Leila Noelliste, her husband, Norman Baldwin, and their 15-month-old son Noah are just settling into their first home, a 1920s era remodeled house on the West Side of Chicago.
“I wasn’t content with the idea of being a Chicagoan and letting go of my Caribbean heritage in a major way,” Noelliste recalls. “It was a big step emotionally for me to buy property here; it kind of solidifies that this is my new home.”
Though it feels like new, Noelliste has been acquainted with Chicago for years: She received her bachelor’s degree from Wheaton College, an evangelical Christian school in the Chicago suburbs, and in 2007 began her career as a journalist with The Chicago Defender, a historically black newspaper, after shelving her dream of becoming a television writer.
“Once I started journalism I fell in love with that brand of storytelling and the importance it has for the preservation of democracy and the documentation of culture,” she says.
In addition to black culture, Noelliste was inspired by the photos she saw online of black women learning to love their natural hair. She started her blog Black Girl with Long Hair as a hobby in 2008 to document her own journey. Noelliste had worn her hair in its natural texture for nearly her whole life with little knowledge of how to properly care for it. In college she was “the braid girl” and then the “press-and-curl girl” before the confluence of a break-up and other stress led her to “big chop” her hair. The blog’s name voiced her desire to dispel a commonly held myth about hair growth in the black community.
“I always thought that black girls like me couldn’t grow their hair out,” she says. “What if that [was] not true?”
Blogging casually about natural hair while working full-time as a reporter allowed Noelliste to tell the stories she cared about on both platforms, but the economic downturn was unkind to the newspaper industry and led to Noelliste’s layoff from the Defender in 2009. “[It] was heartbreaking,” she says now. “I really loved that job.” She soon took a new job at a rural paper in Illinois, but quit shortly after realizing that position offered no opportunity for professional advancement.
Facing unemployment, Noelliste took a good, hard look at her options. “‘I have this little website, people seem to like it, I enjoy doing it, and I think it’s serving a need,’” she recalls thinking. Though BGLH was barely profitable, Noelliste made a deal with Baldwin, her then-boyfriend: she would move in with him, contribute any income she received, and take the next 12 months to ramp up the site’s revenue.
“It was a very, very difficult transition,” she admits now. “I really learned who my friends were. A lot of my friends at the time thought I was foolish for trying to be a blogger. Some of them straight out talked about me and laughed at me. I actually went into kind of a depression around that time. I was ashamed.

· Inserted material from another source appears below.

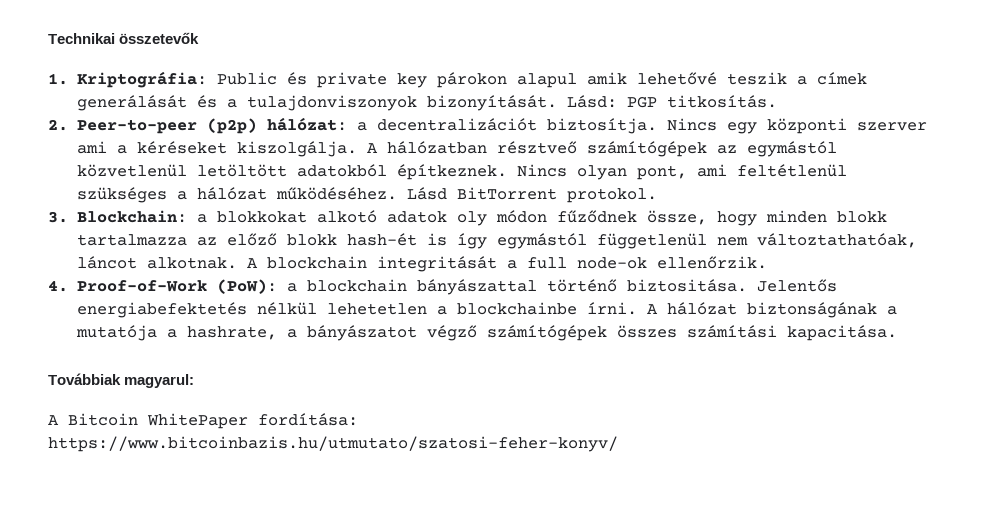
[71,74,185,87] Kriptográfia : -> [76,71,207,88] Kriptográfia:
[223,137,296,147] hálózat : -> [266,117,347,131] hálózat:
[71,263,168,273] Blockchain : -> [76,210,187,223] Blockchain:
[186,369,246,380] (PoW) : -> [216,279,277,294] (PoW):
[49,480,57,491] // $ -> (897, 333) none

I was embarrassed.”
Despite her fears and her detractors’ warnings, Noelliste earned twice as much at Black Girl with Long Hair as she had at her prior job within that first year. Today her blog is one of the most popular natural hair websites on the Internet.
How do you and your husband balance working and caring for your son?
Initially we were both working full-time, and I was also responsible for Noah's care during the week, which was pretty much full time, because I work from home. We soon found this setup was very unsustainable. I felt that I wasn't running my websites as effectively as I could be, and I was not raising Noah with good energy and presence of mind.
After suffering severe abdominal pains in January  and consulting with my doctor, I learned that my body was not taking well to the full-time work and full-time mommying schedule. So after several long discussions, we made some pretty serious decisions. We hired a nanny and my husband decided to go from [working] full to part-time while he pursues his master’s in computer programming of information systems.
Our setup is pretty nontraditional, but we are really loving it so far. Now I feel that I can give the requisite time and energy to my business and really be rested, attentive and "present" when I engage with my son.